The unearthing of the Student, an idealized image of Earl Dodge
1879 (as in Murray-Dodge) and commissioned by his brother, showed
off the committee’s monomaniacal tendencies; it had been banished
to sculptor Daniel Chester French’s Massachusetts estate in
the 1960s, then forgotten by the University until the group tracked
it down. The gilded lions donated by the Class of 1879 for Nassau
Hall, later replaced by its tigers, were discovered in storage,
refurbished, and placed on Goheen Walk. A series of historical booklets
on the University was begun, the first focusing on its gargoyles.
A masterful miniature metal copy of FitzRandolph
Gate was spotted in the trash by a sharp janitor who had heard of
Wynne’s fixation with Princeton memorabilia.
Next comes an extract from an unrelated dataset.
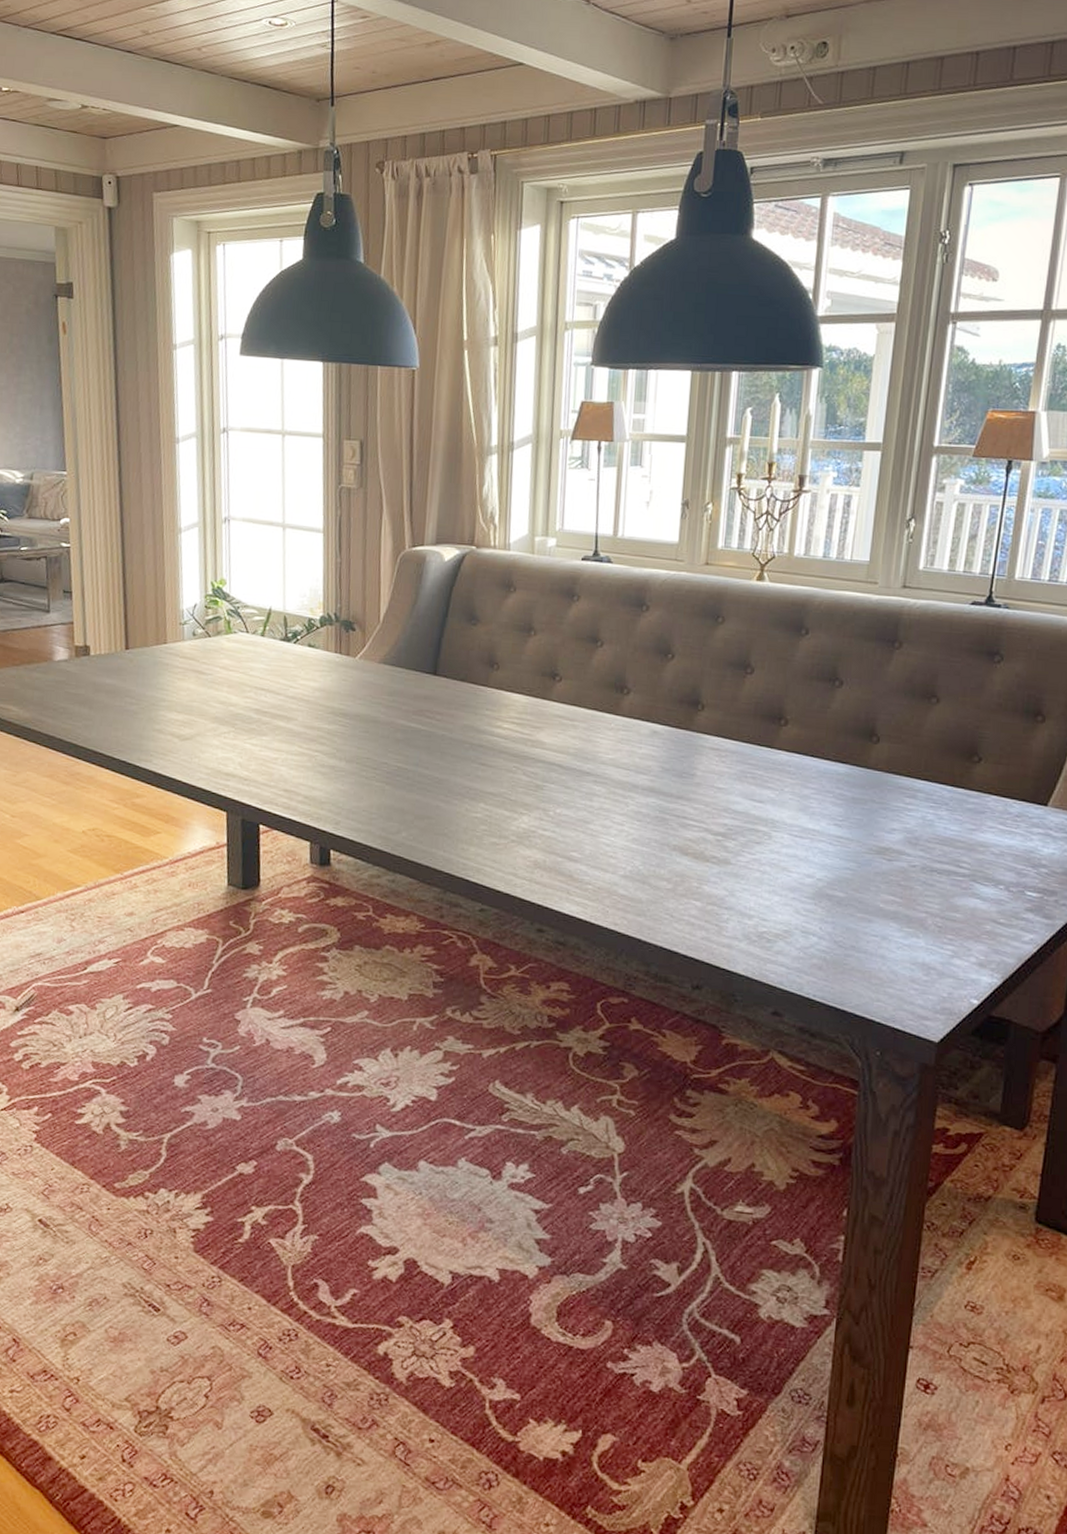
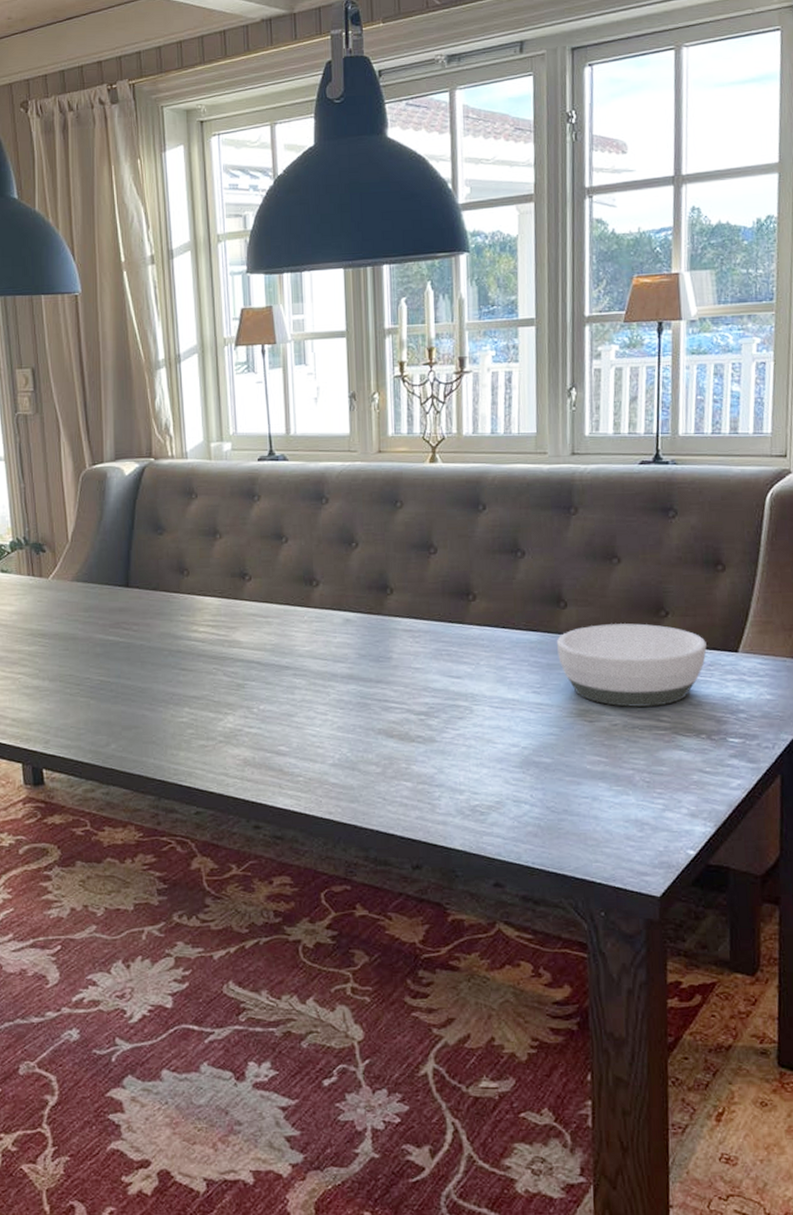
bowl: none [864,763,1016,852] -> present [556,623,707,707]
Wynne restored
the piece – which came originally from the defunct Gateway
Club – himself, and donated it to the Archives, where it sits
proudly on the PAW card catalog in the entrance lobby of Mudd Library
today. He began an orderly catalog of all the undergrad class beer-jacket
designs, and succeeded in gathering many of the metal stencils used
to print them.
In his spare time (?!) Wynne became president of
the Class of 1939 for his last 23 years. He worked on the committee
to restore the great carillon of the Graduate College to its current
pristine condition. He was that rarest of volunteer alumni, recipient
of both the Harold Helm Award for groundbreaking work on Annual
Giving and the Alumni Council Award for Service to Princeton, which
noted “when Bud accepts a job, he does it thoroughly.”
They must have taken a look at the tigers and ’39 treasures
in his basement.
Wynne died last year on the Fourth of July; I’ll
miss him and I’ll miss the basement, too. It may be that,
in a place as full of crazed loyalists as Princeton, someone was
bound to pick up the mantle of Freddy Fox and champion the intricate
oddities of Princeton’s history, but Bud Wynne was the one
who did it, and inveigled many others to do it as well. Having every
reason to think it a thankless task, he grabbed it anyway and pursued
it with a flourish, and fortunately in the end he did receive Princeton’s
thanks for his job most well done. Just like the great Larry Doby.
Let’s have a locomotive for ’39.
Gregg
Lange ’70 is a member of the Princetoniana Committee and the
Alumni Council Committee on Reunions, an Alumni Schools Committee
volunteer, and a trustee of WPRB radio.